El amor, según la psicología, no es cuestión de trucos ni fórmulas mágicas, sino de construir y mantener conexiones auténticas. La teoría triangular del amor, desarrollada por el psicólogo Robert Sternberg en 1986, es uno de los modelos más destacados para analizar las relaciones amorosas. Este enfoque identifica tres elementos esenciales que, al unirse, forman el amor pleno y duradero.
La teoría establece que el amor está compuesto por tres componentes principales: intimidad, pasión y compromiso. Cuando estos elementos se encuentran presentes en una relación, las probabilidades de que esta sea sólida y duradera aumentan considerablemente.
La intimidad: el corazón emocional de la relación

La intimidad se refiere a la cercanía emocional, la confianza y la conexión profunda entre dos personas. Es el aspecto que permite compartir pensamientos, sentimientos y experiencias personales, creando un vínculo genuino.
Este componente no necesariamente implica contacto físico, ya que se centra en el plano emocional. La intimidad es fundamental tanto en las amistades como en el amor romántico, y actúa como base de relaciones estables y duraderas.
La pasión: el motor del deseo y la emoción

La pasión representa el deseo físico, la atracción romántica y la intensidad emocional. Es el elemento que aporta energía y emoción a las relaciones, especialmente en las etapas iniciales. Incluye la atracción sexual y el interés por la otra persona, aspectos que suelen ser esenciales en los romances.
Sin embargo, la pasión puede fluctuar con el tiempo. Mantenerla activa requiere esfuerzo y creatividad, como introducir novedades o compartir actividades emocionantes que refuercen la conexión.
El compromiso: la base de la estabilidad

El compromiso es la decisión consciente de mantener y cuidar la relación a largo plazo.

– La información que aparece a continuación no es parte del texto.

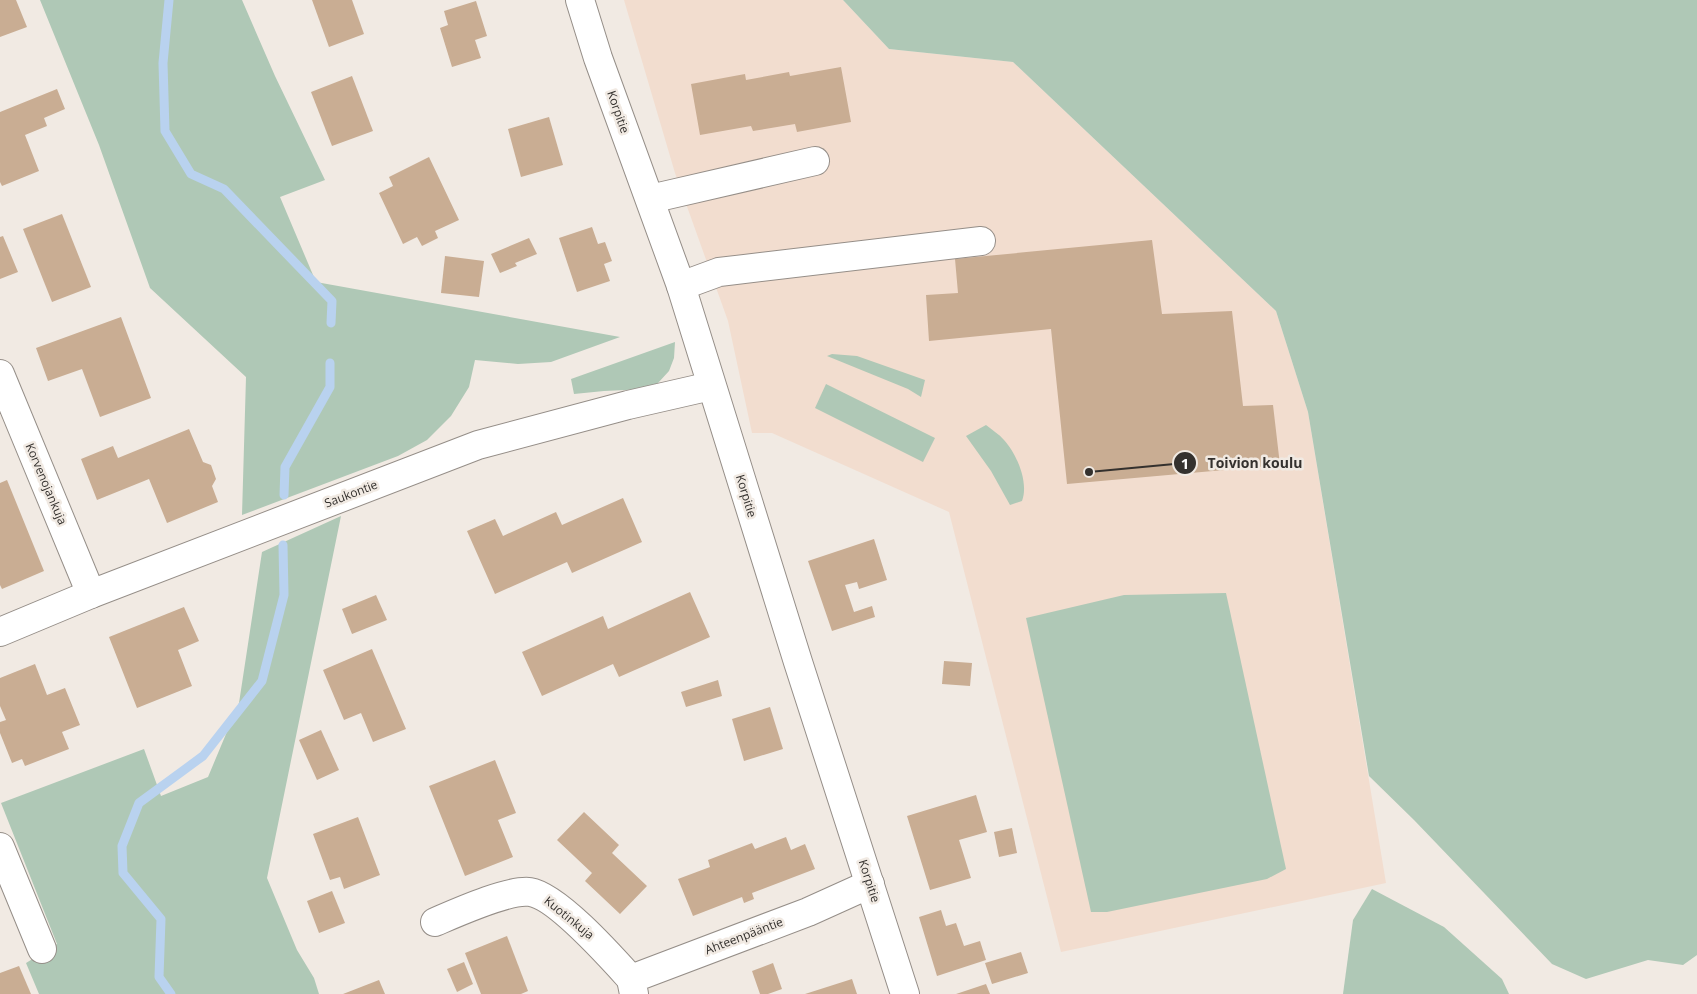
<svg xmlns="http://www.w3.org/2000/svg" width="1697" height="994" viewBox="0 0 1697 994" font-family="'Open Sans',sans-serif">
<rect width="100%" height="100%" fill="#f1eae3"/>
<path fill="#f2ddcf" d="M 624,0 L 843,0 L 889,49 L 1013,62 L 1276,311 L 1308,412 L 1386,883 L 1061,952 L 949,512 L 772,433 L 752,433 L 728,321 L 675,173 Z"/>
<g fill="#afc8b6">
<path d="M 40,0 L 242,0 L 275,76 L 325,180 L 280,197 L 316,282 L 620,337 L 551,362 L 518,364 L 475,360 L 469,387 L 451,416 L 427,440 L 398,456 L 242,515 L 246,377 L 150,288 L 99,145 Z"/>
<path d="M 843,0 L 1697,0 L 1697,955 L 1683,965 L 1648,960 L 1586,979 L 1552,964 L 1414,820 L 1369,776 L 1308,412 L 1276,311 L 1013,62 L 889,49 Z"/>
<path d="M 675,342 L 674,358 L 669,371 L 658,383 L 647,389 L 604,391 L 574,394 L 571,379 Z"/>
<path d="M 832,354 L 857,356 L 925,380 L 921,397 L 908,389 L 827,356 Z"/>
<path d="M 826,384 L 935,438 L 923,462 L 815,408 Z"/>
<path d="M 986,425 C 992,430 999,434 1004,440 C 1017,454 1029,483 1022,501 L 1010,505 L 991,471 L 966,436 Z"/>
<path d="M 341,516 L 267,878 L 297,950 L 314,978 L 319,994 L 39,994 L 26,963 L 57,944 L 1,803 L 144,749 L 161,796 L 208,777 L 239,703 L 262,552 Z"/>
<path d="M 1226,593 L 1286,869 L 1267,879 L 1107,912 L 1091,912 L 1026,618 L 1124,595 Z"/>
<path d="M 1372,889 L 1444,927 L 1502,979 L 1509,994 L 1343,994 L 1353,920 Z"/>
</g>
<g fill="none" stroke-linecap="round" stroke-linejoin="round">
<g stroke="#b9d2ef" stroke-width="9">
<path d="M 169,0 L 163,63 L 165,131 L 191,174 L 224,189 L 332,301 L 331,323"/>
<path d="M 284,495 L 285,467 L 330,387 L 330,363"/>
<path d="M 171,994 L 159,977 L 161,919 L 123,873 L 122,846 L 139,803 L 203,756 L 262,681 L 284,595 L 283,545"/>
</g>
</g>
<g fill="#c9ad93">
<path d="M 0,0 L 16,0 L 27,27 L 0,37 Z"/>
<path d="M 312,0 L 352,0 L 364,34 L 329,47 Z"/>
<path d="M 476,1 L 487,36 L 475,40 L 481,58 L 452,67 L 440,28 L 448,25 L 444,11 Z"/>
<path d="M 841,67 L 851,122 L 797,132 L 795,124 L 753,131 L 751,126 L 700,135 L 691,84 L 745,74 L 746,80 L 789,72 L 790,76 Z"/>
<path d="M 352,76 L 373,131 L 332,146 L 311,92 Z"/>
<path d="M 57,89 L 65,109 L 44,118 L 47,126 L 25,135 L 39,171 L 2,186 L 0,182 L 0,112 Z"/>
<path d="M 549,117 L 563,165 L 521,177 L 508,129 Z"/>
<path d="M 429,157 L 459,220 L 435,231 L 438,238 L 422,246 L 417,237 L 403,244 L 379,193 L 393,186 L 389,177 Z"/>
<path d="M 62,214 L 91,287 L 52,302 L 23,229 Z"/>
<path d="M 592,227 L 598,244 L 605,242 L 612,261 L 604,264 L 610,281 L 577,292 L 559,238 Z"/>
<path d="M 3,236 L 18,272 L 0,279 L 0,237 Z"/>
<path d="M 529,238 L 537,254 L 515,263 L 517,266 L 500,273 L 491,254 Z"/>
<path d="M 1152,240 L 1162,314 L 1232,311 L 1243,406 L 1273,405 L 1280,465 L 1067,484 L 1051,329 L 929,341 L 926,295 L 958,293 L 955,259 Z"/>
<path d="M 445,256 L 484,261 L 479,297 L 441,293 Z"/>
<path d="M 121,317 L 151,398 L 100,417 L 82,369 L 48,381 L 36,348 Z"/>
<path d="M 189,429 L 203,462 L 211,465 L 216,479 L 212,486 L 218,502 L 167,523 L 149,479 L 97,500 L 81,459 L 113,446 L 118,458 Z"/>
<path d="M 7,480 L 44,571 L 2,589 L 0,585 L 0,483 Z"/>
<path d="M 623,498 L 642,542 L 572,573 L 567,562 L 495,594 L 467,531 L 495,519 L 503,536 L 556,512 L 562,525 Z"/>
<path d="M 874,539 L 887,580 L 859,589 L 857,582 L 845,585 L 854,612 L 872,606 L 875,617 L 832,631 L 808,561 Z"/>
<path d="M 690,592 L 710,637 L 619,677 L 613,664 L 542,696 L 522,652 L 603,616 L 608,629 Z"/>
<path d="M 376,595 L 387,620 L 352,634 L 342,609 Z"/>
<path d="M 184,607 L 199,641 L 178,650 L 192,686 L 137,708 L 109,637 Z"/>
<path d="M 372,649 L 406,729 L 373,742 L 361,713 L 344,720 L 323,670 Z"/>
<path d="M 944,661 L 972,663 L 970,686 L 942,684 Z"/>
<path d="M 35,664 L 47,695 L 65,688 L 80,725 L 62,732 L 69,749 L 25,766 L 22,759 L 12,763 L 0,733 L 0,722 L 6,720 L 0,706 L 0,678 Z"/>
<path d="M 718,680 L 722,696 L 686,707 L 681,692 Z"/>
<path d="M 770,707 L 783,749 L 744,761 L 732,719 Z"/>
<path d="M 321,730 L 339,770 L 317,780 L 299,740 Z"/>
<path d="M 495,760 L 516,813 L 498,820 L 513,857 L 465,876 L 429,786 Z"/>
<path d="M 976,795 L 987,832 L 959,840 L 971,878 L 930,890 L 907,816 Z"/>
<path d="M 584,812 L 619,845 L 612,853 L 647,886 L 620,914 L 585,881 L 592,873 L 557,840 Z"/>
<path d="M 358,817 L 380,875 L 344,889 L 340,877 L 330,880 L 313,834 Z"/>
<path d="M 1012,828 L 1017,853 L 999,857 L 994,832 Z"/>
<path d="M 786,837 L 791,850 L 805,844 L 815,869 L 752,893 L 754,899 L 744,903 L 742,897 L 693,916 L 678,879 L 710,867 L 708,860 L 752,843 L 755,849 Z"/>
<path d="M 332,891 L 345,923 L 319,933 L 307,901 Z"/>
<path d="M 941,910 L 946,926 L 956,923 L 964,946 L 980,941 L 986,960 L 937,976 L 919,917 Z"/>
<path d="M 507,936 L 528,991 L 521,994 L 481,994 L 465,953 Z"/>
<path d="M 1021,952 L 1028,973 L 992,984 L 985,963 Z"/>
<path d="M 464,962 L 473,984 L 457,992 L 447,969 Z"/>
<path d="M 773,963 L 782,989 L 768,994 L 760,994 L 752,971 Z"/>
<path d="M 19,966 L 31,994 L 0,994 L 0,973 Z"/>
<path d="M 852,979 L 857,994 L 805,994 Z"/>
<path d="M 379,980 L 385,994 L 343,994 Z"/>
<path d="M 986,984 L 990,994 L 956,994 Z"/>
</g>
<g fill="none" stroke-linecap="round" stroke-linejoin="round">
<defs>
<g id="minor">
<path d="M 580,0 L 598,58 L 681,286 L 798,662 L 905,994"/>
<path d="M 650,199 L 815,161"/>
<path d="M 681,286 L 719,272 L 981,241"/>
<path d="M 0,374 L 91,594"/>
<path d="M 0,632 L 91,594 L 478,445 L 628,405 L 711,386"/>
<path d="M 0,847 L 42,949"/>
<path d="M 435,922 C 456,913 509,889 530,892 C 557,896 612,958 631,979"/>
<path d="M 634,994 L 631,979 L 808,912 L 870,884"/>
</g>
</defs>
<use href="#minor" stroke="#958e88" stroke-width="30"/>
<use href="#minor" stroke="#fff" stroke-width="28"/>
</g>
<g text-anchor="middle" stroke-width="5" stroke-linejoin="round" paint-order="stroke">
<g font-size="12" fill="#34312e" stroke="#f1eae3">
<text transform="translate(618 112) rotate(71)" y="4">Korpitie</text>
<text transform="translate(46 484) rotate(67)" y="4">Korvenojankuja</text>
<text transform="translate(351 494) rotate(-21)" y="4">Saukontie</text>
<text transform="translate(746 496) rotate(73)" y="4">Korpitie</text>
<text transform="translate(869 881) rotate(72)" y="4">Korpitie</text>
<text transform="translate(569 918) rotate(39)" y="4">Kuotinkuja</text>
<text transform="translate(744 936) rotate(-21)" y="4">Ahteenpääntie</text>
</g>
</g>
<path fill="none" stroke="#34312e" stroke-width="2" d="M1089 472L1185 463"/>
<g fill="#34312e" stroke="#f1eae3" stroke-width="2">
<circle cx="1089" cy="472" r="5"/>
<circle cx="1185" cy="463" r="12"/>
</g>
<g font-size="15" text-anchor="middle" font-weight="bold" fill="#fff">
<text x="1185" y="469">1</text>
</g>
<g font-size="14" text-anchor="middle" font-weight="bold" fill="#34312e" stroke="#f1eae3" stroke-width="5" stroke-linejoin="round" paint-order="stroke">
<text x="1255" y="468">Toivion koulu</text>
</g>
</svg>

Este componente tiene dos dimensiones: una inmediata, que implica decidir amar a alguien, y otra a largo plazo, que conlleva trabajar para superar las dificultades y proteger la relación.
Este pilar brinda estabilidad y seguridad, convirtiéndose en un elemento indispensable en relaciones duraderas, como los matrimonios. Requiere esfuerzo mutuo y una visión compartida del futuro.
La combinación perfecta, según Sternberg
La interacción entre intimidad, pasión y compromiso da lugar a diferentes tipos de amor. Por ejemplo, una relación que combine intimidad y compromiso, pero carezca de pasión, será cercana y estable, aunque posiblemente menos emocionante. Por otro lado, una combinación de pasión e intimidad, sin compromiso, puede resultar intensa pero temporal.
Sternberg sostiene que estos tres pilares son los responsables de definir el tipo de amor que experimentamos. Cada componente aporta características únicas, y su equilibrio permite construir relaciones satisfactorias y adaptadas a las necesidades de cada pareja.
Reflexiona sobre tu relación
La teoría triangular del amor no solo ayuda a comprender cómo funcionan las relaciones, sino que también proporciona herramientas para evaluarlas. Identificar fortalezas y áreas de mejora puede fomentar un amor más equilibrado y enriquecedor, adaptado a las necesidades de quienes lo comparten.
Este enfoque nos invita a reflexionar sobre cómo cultivamos nuestra intimidad, pasión y compromiso, recordándonos que el amor es una construcción activa que se enriquece día a día.